TEXT PROVIDED

○ ○ ○

The association between liver fibrosis and the risk of CVD in NAFLD has been reported in multiple studies [31,32,33,34,35,36]. The association between CAC and the risk of CVD has also been reported in many cohort studies; therefore, it can be an alternative option to assess the risk of CVD when traditional risk-scoring models, such as the FRS, are unclear [12, 37]. Additionally, because CAC is a highly specific feature of subclinical CVD, these associations are shown in early stage (stage ≥ 2) than in advanced fibrosis (stage ≥ 3) in patients with NAFLD regardless of their FRS [36]. In the current study, CAC was still an independent risk factor after adjusting for multiple risk factors, which were included in the FRS, and was consistent with the findings of a previous study. Recently, several studies have reported that changing NAFLD to MAFLD identifies more patients with significant liver fibrosis [7,8,9, 21]. In these previous studies, non-overlapping MAFLD had higher FIB-4 levels than non-overlapping NAFLD. Furthermore, one study reported higher CVD-related mortality in non-overlapping MAFLD than in non-overlapping NAFLD [8]. Thus, we think that liver fibrosis is an important risk factor for predicting CAC in MAFLD, as this study showed.

○ ○ ○

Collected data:
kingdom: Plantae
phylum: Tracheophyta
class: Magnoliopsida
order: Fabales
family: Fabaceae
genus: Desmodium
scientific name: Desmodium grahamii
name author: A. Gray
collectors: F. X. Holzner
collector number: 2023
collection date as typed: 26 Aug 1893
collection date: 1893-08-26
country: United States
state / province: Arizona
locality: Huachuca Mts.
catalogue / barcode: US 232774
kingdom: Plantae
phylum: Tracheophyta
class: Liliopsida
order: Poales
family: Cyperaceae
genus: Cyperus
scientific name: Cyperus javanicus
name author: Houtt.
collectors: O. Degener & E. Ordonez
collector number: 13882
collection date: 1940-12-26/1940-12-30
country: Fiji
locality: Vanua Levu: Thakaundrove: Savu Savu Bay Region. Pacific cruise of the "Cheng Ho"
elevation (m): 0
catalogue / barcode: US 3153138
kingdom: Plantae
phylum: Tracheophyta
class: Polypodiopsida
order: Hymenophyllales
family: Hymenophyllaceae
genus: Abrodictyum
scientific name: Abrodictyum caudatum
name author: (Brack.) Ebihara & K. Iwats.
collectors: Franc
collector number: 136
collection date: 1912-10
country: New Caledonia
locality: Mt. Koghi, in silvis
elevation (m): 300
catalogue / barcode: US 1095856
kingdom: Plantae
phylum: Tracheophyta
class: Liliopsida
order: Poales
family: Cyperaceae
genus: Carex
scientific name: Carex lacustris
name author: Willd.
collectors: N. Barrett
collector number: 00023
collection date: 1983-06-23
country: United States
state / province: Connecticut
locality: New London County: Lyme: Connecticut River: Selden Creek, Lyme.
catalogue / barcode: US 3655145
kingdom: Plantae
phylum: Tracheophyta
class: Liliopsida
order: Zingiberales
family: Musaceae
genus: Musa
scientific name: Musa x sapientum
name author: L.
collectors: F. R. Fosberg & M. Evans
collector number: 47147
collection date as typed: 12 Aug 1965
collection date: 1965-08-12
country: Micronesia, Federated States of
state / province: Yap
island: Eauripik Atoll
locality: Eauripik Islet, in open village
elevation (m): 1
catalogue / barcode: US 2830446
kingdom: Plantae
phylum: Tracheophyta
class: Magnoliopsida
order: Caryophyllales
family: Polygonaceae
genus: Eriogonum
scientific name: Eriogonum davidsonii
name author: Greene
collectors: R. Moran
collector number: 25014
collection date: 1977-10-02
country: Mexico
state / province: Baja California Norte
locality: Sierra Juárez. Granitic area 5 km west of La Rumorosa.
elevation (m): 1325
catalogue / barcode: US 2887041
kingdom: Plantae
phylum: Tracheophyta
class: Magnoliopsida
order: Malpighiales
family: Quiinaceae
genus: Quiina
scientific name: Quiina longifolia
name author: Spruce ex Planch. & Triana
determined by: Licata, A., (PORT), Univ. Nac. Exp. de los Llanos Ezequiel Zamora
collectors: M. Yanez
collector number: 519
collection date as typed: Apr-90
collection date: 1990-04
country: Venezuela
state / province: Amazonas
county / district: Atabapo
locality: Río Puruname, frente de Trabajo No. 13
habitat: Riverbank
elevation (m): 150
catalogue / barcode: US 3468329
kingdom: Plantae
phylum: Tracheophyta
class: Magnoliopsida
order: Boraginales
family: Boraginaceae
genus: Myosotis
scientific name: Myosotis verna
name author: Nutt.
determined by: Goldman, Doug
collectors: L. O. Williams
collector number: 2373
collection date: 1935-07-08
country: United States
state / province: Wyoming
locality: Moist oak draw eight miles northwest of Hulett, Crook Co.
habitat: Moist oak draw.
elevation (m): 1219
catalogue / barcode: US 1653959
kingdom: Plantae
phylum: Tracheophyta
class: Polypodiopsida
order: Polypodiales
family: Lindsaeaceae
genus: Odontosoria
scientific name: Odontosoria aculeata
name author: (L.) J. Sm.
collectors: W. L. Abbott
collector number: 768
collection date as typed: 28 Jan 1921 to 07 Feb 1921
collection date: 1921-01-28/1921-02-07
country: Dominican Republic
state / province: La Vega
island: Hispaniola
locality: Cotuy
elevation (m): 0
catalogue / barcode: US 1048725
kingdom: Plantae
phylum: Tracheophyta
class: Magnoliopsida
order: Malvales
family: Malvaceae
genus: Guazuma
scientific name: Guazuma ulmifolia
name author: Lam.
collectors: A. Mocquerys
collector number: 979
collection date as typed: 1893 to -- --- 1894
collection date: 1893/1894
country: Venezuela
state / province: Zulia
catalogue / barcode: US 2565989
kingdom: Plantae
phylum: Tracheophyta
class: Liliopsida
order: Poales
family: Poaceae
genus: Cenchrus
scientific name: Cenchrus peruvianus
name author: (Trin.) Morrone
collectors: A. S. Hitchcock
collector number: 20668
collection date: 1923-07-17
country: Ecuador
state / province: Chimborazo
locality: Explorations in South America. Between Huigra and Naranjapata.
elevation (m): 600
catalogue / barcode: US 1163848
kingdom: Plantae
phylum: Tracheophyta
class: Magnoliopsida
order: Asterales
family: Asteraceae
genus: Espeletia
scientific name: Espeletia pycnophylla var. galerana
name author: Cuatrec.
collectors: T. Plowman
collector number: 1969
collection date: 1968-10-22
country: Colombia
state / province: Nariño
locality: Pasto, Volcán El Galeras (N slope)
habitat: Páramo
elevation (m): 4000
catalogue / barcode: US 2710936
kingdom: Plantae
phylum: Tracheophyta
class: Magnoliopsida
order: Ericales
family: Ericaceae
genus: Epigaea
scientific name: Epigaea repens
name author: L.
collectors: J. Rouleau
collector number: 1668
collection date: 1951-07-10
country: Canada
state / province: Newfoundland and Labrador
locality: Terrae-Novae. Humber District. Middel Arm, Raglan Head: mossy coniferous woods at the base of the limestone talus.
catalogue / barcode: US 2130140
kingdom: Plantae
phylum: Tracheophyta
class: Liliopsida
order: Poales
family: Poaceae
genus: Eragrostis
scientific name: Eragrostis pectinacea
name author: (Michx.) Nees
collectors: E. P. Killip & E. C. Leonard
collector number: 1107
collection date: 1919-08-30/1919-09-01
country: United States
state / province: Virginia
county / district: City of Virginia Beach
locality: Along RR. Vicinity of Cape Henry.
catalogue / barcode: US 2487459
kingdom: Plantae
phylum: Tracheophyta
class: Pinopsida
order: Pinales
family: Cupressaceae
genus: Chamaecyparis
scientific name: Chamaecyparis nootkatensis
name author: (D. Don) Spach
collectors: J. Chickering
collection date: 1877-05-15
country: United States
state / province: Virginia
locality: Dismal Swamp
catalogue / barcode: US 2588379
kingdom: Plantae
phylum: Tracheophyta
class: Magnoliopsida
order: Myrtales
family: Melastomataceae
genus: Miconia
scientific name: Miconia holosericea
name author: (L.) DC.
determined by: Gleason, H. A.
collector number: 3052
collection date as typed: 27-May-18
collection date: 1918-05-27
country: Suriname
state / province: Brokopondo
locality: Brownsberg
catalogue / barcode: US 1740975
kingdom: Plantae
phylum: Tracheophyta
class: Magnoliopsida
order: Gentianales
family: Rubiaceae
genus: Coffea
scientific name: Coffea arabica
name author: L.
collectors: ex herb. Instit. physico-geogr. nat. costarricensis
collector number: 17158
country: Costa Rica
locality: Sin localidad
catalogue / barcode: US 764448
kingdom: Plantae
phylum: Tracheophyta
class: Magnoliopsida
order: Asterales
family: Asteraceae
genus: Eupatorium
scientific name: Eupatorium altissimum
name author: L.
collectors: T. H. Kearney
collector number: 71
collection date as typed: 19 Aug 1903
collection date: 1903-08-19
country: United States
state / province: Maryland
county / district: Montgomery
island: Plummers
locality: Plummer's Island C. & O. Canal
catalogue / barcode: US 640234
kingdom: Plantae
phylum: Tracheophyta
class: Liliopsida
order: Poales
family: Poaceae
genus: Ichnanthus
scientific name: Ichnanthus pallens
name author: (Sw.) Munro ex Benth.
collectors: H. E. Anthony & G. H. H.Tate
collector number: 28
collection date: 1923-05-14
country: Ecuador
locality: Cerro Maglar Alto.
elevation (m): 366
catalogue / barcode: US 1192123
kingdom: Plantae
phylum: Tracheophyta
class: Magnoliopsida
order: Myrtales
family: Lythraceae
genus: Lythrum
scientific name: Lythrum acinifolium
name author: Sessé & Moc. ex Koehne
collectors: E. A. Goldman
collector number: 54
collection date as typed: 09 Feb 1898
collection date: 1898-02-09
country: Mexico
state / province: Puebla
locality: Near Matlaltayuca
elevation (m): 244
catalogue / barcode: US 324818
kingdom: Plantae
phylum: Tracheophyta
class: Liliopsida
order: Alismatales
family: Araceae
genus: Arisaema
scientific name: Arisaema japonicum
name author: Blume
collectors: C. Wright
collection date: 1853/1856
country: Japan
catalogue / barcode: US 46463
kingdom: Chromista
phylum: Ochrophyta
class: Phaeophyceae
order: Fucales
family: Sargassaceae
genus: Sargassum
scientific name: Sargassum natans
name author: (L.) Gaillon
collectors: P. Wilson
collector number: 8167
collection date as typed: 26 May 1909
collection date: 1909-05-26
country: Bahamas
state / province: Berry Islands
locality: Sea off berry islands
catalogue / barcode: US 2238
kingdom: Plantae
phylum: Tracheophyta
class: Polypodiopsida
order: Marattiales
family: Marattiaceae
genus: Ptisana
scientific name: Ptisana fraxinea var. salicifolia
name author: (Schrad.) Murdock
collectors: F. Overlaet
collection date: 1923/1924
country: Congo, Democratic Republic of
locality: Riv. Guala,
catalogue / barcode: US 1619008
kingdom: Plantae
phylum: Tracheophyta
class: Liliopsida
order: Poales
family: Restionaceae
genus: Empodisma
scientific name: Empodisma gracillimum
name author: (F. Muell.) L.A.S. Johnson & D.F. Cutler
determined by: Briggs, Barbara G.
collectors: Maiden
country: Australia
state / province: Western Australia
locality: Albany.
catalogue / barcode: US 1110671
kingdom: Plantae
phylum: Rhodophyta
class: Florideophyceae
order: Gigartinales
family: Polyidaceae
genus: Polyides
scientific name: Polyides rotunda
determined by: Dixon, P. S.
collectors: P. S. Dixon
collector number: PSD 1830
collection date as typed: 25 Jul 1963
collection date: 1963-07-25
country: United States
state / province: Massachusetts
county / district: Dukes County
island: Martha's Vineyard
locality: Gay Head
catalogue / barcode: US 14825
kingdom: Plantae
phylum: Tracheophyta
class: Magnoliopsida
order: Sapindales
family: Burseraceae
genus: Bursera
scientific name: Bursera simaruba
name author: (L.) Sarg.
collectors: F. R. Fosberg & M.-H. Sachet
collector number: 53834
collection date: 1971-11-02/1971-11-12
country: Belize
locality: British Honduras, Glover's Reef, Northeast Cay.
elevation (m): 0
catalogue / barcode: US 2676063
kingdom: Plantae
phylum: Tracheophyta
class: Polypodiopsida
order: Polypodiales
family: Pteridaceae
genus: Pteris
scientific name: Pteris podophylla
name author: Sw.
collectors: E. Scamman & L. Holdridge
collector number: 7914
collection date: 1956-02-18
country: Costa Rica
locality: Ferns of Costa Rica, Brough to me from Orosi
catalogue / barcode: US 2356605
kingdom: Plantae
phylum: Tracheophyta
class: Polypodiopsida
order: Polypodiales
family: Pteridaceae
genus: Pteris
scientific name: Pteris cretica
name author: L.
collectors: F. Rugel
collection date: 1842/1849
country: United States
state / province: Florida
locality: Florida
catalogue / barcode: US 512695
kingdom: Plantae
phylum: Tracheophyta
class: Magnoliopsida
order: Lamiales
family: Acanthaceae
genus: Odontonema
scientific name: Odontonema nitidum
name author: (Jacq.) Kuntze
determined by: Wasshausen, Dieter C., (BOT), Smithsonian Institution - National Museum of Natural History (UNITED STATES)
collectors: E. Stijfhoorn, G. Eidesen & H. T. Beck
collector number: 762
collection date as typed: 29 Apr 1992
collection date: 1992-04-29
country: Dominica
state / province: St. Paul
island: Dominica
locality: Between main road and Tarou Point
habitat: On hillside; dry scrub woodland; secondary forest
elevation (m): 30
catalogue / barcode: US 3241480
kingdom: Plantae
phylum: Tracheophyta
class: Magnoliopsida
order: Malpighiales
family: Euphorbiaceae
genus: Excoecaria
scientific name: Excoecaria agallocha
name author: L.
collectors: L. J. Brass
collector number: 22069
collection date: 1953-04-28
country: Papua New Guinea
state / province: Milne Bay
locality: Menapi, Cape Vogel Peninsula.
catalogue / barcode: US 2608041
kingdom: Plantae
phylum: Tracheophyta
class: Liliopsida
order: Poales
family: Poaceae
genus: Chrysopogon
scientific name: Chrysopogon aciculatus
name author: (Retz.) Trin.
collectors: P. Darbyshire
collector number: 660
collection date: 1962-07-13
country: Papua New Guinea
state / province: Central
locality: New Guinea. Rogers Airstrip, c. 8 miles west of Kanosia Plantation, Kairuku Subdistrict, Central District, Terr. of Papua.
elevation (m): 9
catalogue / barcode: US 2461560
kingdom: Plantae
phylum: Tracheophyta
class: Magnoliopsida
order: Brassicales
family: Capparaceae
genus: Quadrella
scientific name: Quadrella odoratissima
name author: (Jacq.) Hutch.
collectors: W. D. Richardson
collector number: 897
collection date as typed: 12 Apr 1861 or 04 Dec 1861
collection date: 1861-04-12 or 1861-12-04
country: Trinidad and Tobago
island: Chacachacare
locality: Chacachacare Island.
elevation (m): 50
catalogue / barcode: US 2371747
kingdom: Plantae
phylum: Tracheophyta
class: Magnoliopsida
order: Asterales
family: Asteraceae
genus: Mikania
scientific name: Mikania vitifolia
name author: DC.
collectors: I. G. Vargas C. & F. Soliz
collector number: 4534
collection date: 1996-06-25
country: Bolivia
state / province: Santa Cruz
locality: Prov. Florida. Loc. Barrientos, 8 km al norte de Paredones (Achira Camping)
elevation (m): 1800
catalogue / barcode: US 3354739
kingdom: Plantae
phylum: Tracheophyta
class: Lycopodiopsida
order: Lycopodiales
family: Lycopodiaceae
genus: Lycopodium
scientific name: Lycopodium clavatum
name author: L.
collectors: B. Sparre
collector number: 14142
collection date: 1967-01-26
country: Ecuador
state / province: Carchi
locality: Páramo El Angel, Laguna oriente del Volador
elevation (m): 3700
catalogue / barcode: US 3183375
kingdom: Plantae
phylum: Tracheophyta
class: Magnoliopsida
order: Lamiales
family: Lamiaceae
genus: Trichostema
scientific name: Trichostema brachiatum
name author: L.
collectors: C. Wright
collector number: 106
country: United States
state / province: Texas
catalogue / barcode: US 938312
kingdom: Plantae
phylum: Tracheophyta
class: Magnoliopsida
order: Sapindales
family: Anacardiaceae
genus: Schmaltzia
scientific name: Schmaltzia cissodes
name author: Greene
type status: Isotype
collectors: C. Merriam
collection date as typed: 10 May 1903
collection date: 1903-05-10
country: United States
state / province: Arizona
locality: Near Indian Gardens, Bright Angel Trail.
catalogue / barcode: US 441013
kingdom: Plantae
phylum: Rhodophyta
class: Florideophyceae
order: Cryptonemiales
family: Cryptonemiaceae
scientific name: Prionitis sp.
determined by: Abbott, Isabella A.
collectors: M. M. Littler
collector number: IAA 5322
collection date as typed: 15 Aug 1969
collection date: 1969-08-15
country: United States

○ ○ ○

AIM OF THE TASK
Print the whole text on liver fibrosis, CAC and CVD risk in NAFLD and MAFLD word for word. The material above is kept apart from the text.

EXERCISE OUTPUT
The association between liver fibrosis and the risk of CVD in NAFLD has been reported in multiple studies [31,32,33,34,35,36]. The association between CAC and the risk of CVD has also been reported in many cohort studies; therefore, it can be an alternative option to assess the risk of CVD when traditional risk-scoring models, such as the FRS, are unclear [12, 37]. Additionally, because CAC is a highly specific feature of subclinical CVD, these associations are shown in early stage (stage ≥ 2) than in advanced fibrosis (stage ≥ 3) in patients with NAFLD regardless of their FRS [36]. In the current study, CAC was still an independent risk factor after adjusting for multiple risk factors, which were included in the FRS, and was consistent with the findings of a previous study. Recently, several studies have reported that changing NAFLD to MAFLD identifies more patients with significant liver fibrosis [7,8,9, 21]. In these previous studies, non-overlapping MAFLD had higher FIB-4 levels than non-overlapping NAFLD. Furthermore, one study reported higher CVD-related mortality in non-overlapping MAFLD than in non-overlapping NAFLD [8]. Thus, we think that liver fibrosis is an important risk factor for predicting CAC in MAFLD, as this study showed.